# WHAT THE TASK ASKS
Collect all lines below with the string "assign".

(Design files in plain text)
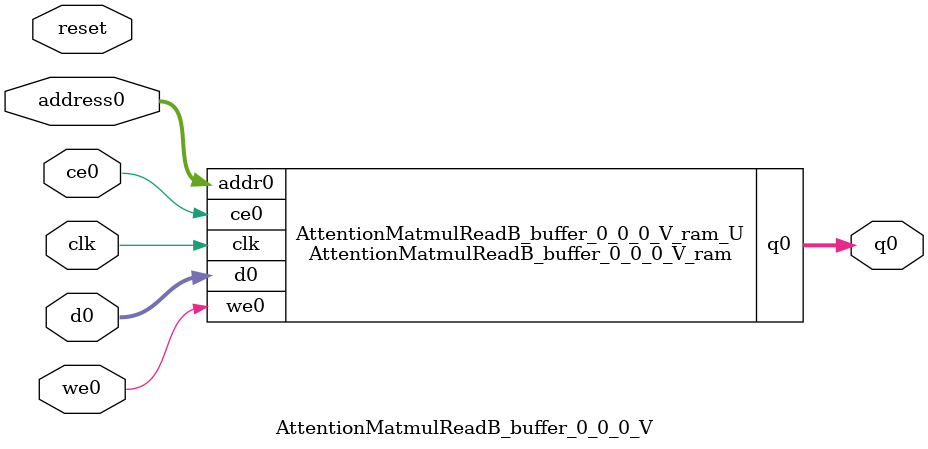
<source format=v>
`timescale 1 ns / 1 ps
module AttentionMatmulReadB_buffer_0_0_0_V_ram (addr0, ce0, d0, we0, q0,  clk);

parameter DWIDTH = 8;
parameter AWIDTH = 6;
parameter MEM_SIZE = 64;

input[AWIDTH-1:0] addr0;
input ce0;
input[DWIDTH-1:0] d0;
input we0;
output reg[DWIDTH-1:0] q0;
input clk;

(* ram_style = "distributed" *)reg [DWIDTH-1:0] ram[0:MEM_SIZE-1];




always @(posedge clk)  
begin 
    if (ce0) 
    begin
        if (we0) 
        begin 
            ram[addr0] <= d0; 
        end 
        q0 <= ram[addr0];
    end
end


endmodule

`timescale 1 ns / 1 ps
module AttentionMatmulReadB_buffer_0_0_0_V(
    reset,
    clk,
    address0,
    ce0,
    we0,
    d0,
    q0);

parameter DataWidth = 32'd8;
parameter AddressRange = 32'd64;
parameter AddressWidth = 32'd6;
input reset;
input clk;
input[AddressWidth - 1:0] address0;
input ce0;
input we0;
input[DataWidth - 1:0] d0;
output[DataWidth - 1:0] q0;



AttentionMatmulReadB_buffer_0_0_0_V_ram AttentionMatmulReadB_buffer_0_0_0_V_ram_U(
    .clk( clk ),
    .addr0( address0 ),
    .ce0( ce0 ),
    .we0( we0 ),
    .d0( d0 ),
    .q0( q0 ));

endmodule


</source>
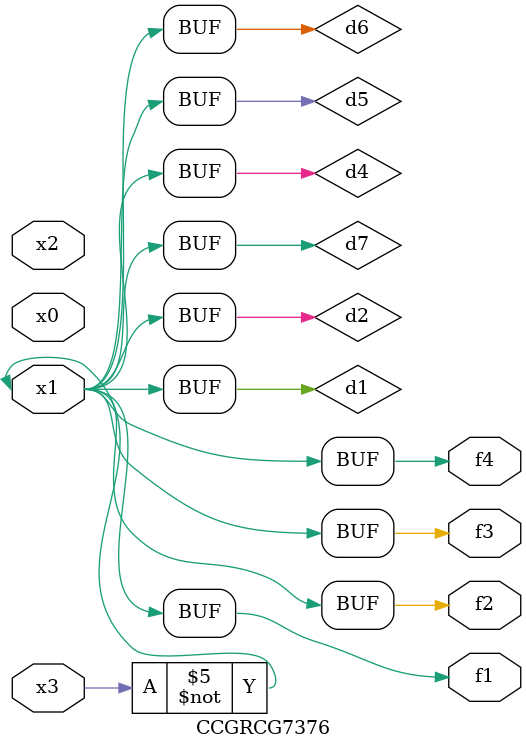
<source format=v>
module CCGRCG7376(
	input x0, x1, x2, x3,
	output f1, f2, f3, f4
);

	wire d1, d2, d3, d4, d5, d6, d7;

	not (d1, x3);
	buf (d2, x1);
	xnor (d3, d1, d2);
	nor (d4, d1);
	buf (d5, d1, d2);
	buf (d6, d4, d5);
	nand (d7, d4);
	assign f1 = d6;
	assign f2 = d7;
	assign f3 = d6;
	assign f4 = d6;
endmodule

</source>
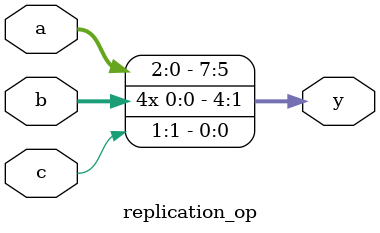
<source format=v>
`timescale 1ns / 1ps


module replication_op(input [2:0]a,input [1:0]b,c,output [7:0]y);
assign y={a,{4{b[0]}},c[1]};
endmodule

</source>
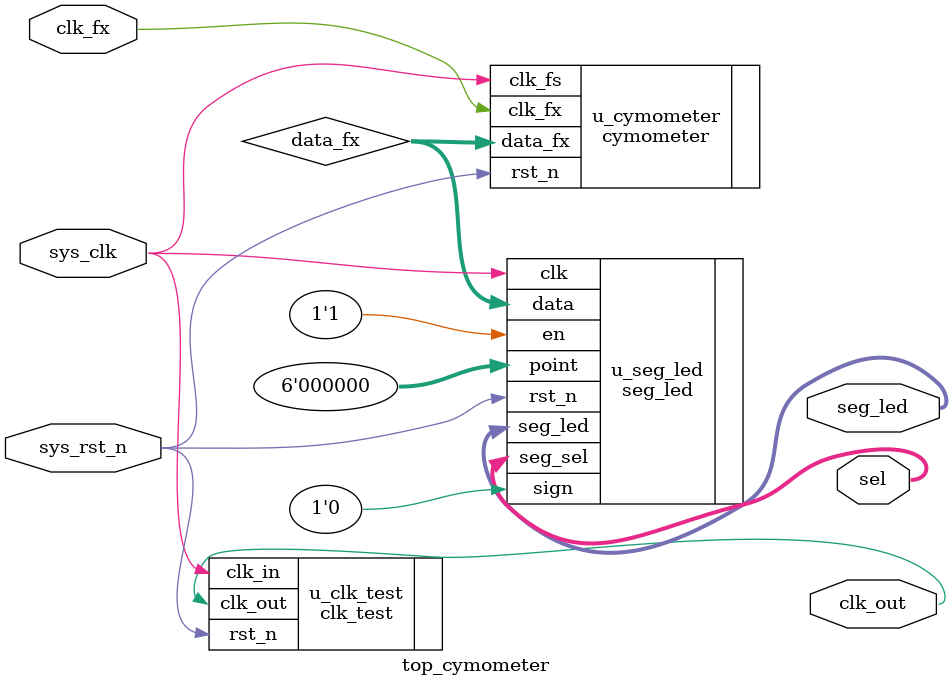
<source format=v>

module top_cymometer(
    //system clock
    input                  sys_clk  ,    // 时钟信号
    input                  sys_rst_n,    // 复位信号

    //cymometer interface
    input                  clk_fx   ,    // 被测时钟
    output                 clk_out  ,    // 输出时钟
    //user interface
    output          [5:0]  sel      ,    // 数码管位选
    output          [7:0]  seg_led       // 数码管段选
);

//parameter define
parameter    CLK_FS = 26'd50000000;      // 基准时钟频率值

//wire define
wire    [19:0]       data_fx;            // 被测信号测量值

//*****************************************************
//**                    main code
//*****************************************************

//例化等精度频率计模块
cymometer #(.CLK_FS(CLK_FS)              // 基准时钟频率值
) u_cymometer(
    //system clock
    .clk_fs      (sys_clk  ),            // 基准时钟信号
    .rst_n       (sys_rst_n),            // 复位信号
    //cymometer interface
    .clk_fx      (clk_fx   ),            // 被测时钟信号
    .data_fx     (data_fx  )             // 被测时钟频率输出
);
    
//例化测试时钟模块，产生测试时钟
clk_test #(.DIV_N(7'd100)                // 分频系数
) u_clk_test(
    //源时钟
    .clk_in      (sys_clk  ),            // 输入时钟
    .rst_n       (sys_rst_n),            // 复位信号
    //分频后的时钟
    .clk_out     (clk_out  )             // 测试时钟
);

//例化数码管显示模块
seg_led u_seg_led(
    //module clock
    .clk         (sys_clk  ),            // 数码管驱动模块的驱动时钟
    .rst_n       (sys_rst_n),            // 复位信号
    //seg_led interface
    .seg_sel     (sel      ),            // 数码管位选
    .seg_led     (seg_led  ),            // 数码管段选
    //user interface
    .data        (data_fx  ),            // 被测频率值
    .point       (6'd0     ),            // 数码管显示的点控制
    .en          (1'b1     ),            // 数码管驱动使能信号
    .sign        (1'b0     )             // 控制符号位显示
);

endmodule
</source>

# TASK RESPONSE
	assign f1 = d6;
	assign f2 = d7;
	assign f3 = d6;
	assign f4 = d6;
assign y={a,{4{b[0]}},c[1]};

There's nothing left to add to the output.